Tasty:food-smiley-016:


----------



## Ironbuilt (Feb 11, 2013)

Be good made with halibut I bet. Never had haddock before.is that a founder?
Hey Milburn you ever eat cobia. ?


----------



## MilburnCreek (Feb 11, 2013)

Ironbuilt said:


> Be good made with halibut I bet. Never had haddock before.is that a founder?
> Hey Milburn you ever eat cobia. ?



Haddock is in the cod/pollack family of whitefish - ocean swimmers rather than bay ground feeders (which is what flounder is).

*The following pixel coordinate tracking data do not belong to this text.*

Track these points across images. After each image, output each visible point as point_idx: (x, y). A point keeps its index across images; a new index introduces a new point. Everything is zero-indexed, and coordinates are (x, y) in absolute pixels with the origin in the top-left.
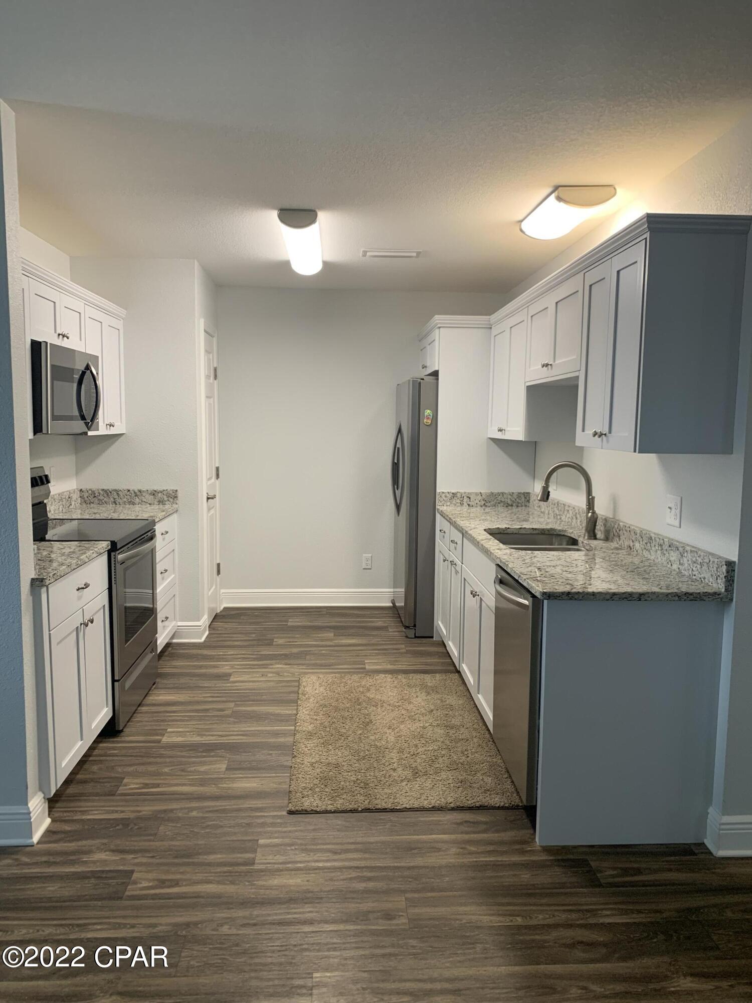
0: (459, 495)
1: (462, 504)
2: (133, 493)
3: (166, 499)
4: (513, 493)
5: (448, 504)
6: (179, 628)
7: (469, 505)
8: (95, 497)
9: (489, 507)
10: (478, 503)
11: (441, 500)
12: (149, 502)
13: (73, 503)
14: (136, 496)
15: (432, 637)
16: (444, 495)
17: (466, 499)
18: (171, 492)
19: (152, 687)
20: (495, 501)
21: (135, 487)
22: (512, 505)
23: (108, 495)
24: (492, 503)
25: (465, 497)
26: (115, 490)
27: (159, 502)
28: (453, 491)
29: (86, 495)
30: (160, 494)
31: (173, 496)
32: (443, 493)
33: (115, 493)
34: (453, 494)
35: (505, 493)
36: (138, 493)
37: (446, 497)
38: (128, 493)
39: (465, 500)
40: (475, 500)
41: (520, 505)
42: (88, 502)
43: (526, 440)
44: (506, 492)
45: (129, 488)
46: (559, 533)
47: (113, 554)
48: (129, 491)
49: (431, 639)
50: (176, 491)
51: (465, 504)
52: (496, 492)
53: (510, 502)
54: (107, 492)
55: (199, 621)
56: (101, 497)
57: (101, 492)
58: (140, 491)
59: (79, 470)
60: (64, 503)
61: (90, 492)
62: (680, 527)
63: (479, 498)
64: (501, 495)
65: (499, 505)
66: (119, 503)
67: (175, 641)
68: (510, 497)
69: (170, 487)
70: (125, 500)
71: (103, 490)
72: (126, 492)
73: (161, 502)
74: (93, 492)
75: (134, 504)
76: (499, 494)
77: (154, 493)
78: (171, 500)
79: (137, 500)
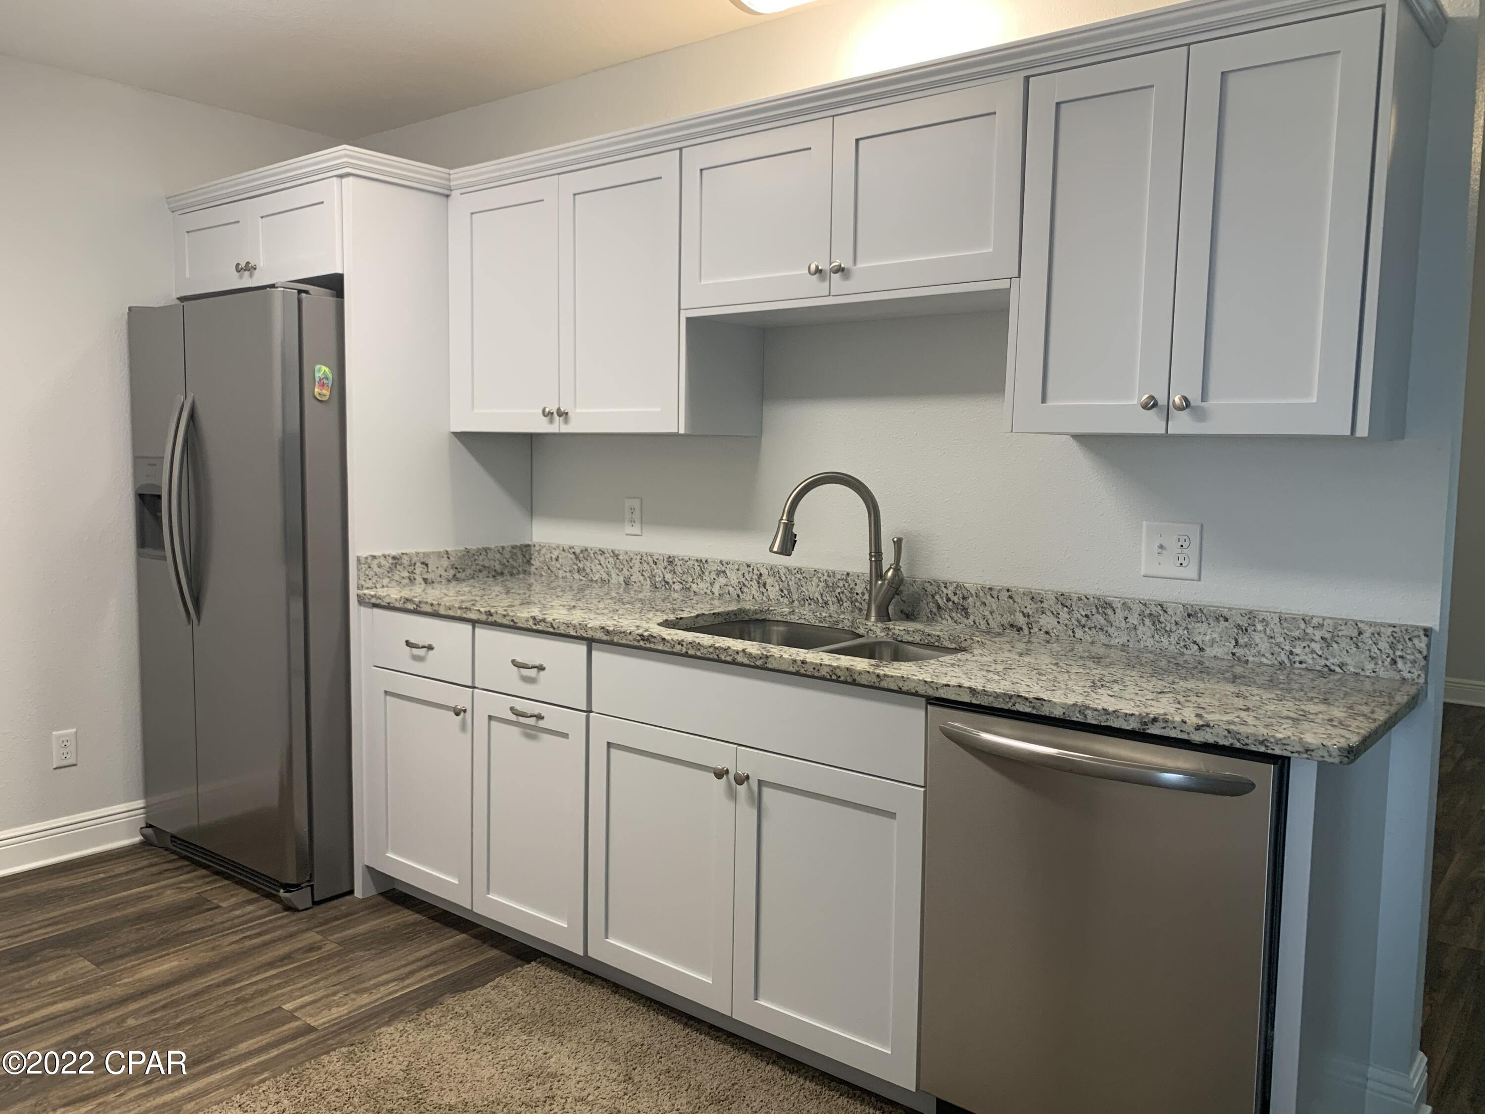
0: (405, 561)
1: (412, 580)
4: (503, 548)
5: (386, 581)
7: (425, 580)
9: (464, 580)
10: (443, 573)
11: (371, 573)
15: (351, 892)
16: (376, 562)
17: (419, 569)
20: (474, 567)
22: (502, 574)
24: (468, 572)
25: (418, 564)
28: (394, 553)
32: (374, 557)
34: (394, 558)
35: (490, 549)
37: (380, 566)
39: (418, 571)
40: (439, 567)
41: (515, 571)
43: (687, 432)
44: (493, 547)
46: (758, 617)
49: (348, 898)
51: (419, 579)
52: (475, 548)
53: (498, 567)
62: (1199, 579)
63: (445, 563)
64: (484, 553)
65: (481, 575)
68: (498, 556)
76: (479, 552)
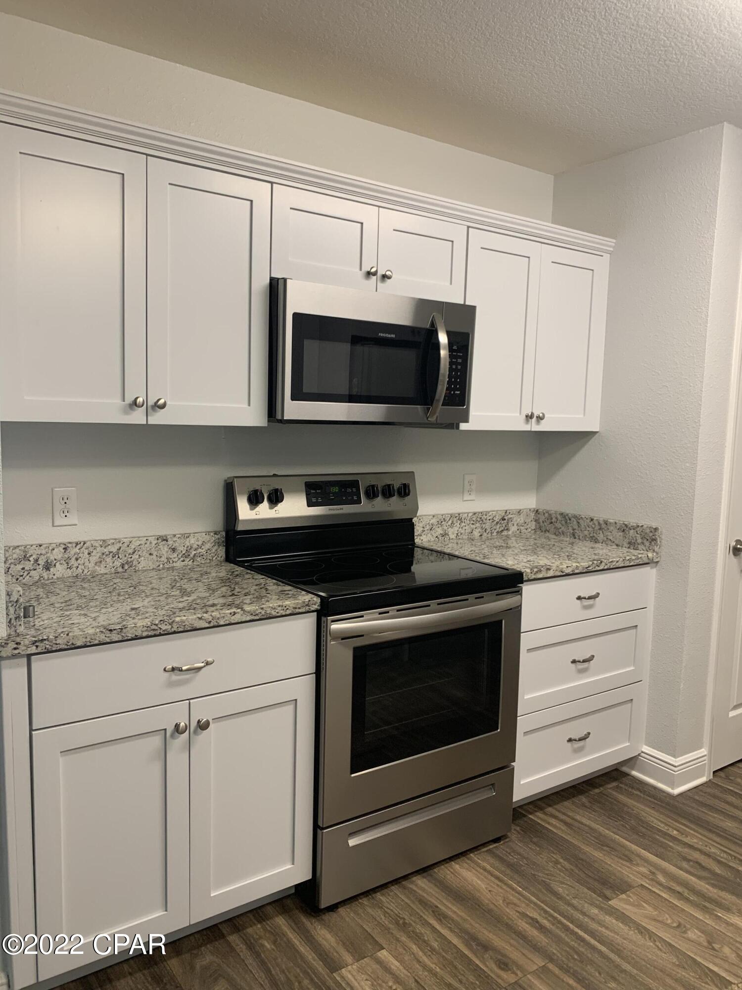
2: (597, 524)
3: (639, 541)
6: (643, 754)
8: (551, 523)
12: (617, 542)
13: (513, 529)
14: (600, 529)
18: (648, 531)
19: (484, 845)
21: (601, 515)
23: (566, 522)
26: (575, 517)
27: (630, 543)
29: (542, 518)
30: (632, 531)
31: (651, 537)
33: (575, 523)
36: (603, 526)
38: (591, 524)
42: (543, 529)
45: (592, 515)
47: (323, 619)
48: (592, 520)
50: (656, 529)
54: (566, 518)
55: (674, 756)
56: (558, 525)
57: (559, 517)
58: (606, 523)
59: (540, 482)
60: (487, 526)
61: (546, 515)
66: (579, 536)
67: (635, 773)
69: (648, 521)
70: (586, 533)
71: (562, 514)
72: (588, 521)
73: (632, 544)
74: (550, 515)
75: (596, 541)
77: (624, 528)
78: (647, 544)
79: (601, 537)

Cant say as i've ever had cobra......ewwww....lol


----------



## Ironbuilt (Feb 11, 2013)

Cobia not cobra
..lol.. some east coast group swimming whitefish..


----------



## MilburnCreek (Feb 11, 2013)

Ironbuilt said:


> Cobia not cobra
> ..lol.. some east coast group swimming whitefish..



ROFL....yeah, I read that too fast!   Nope, never had cobia...thats more of a tropical fish, we never even see it up here in stores in the frozen northlands....


----------



## jacked391 (Feb 12, 2013)

Cobia yeah boy east coast treat ain't gonna find that in a store. dude at fish house like damn!!!! look at his face


----------



## Ironbuilt (Feb 12, 2013)

Looks like Indonesian river poisoned carp to me..or pork ribs from my salty  ninja boar at cave 6 in Chippewa mtns.


----------



## jacked391 (Feb 12, 2013)

Ha hahahha very good. Actually very good!! Good 1 bro ninja!!!!


----------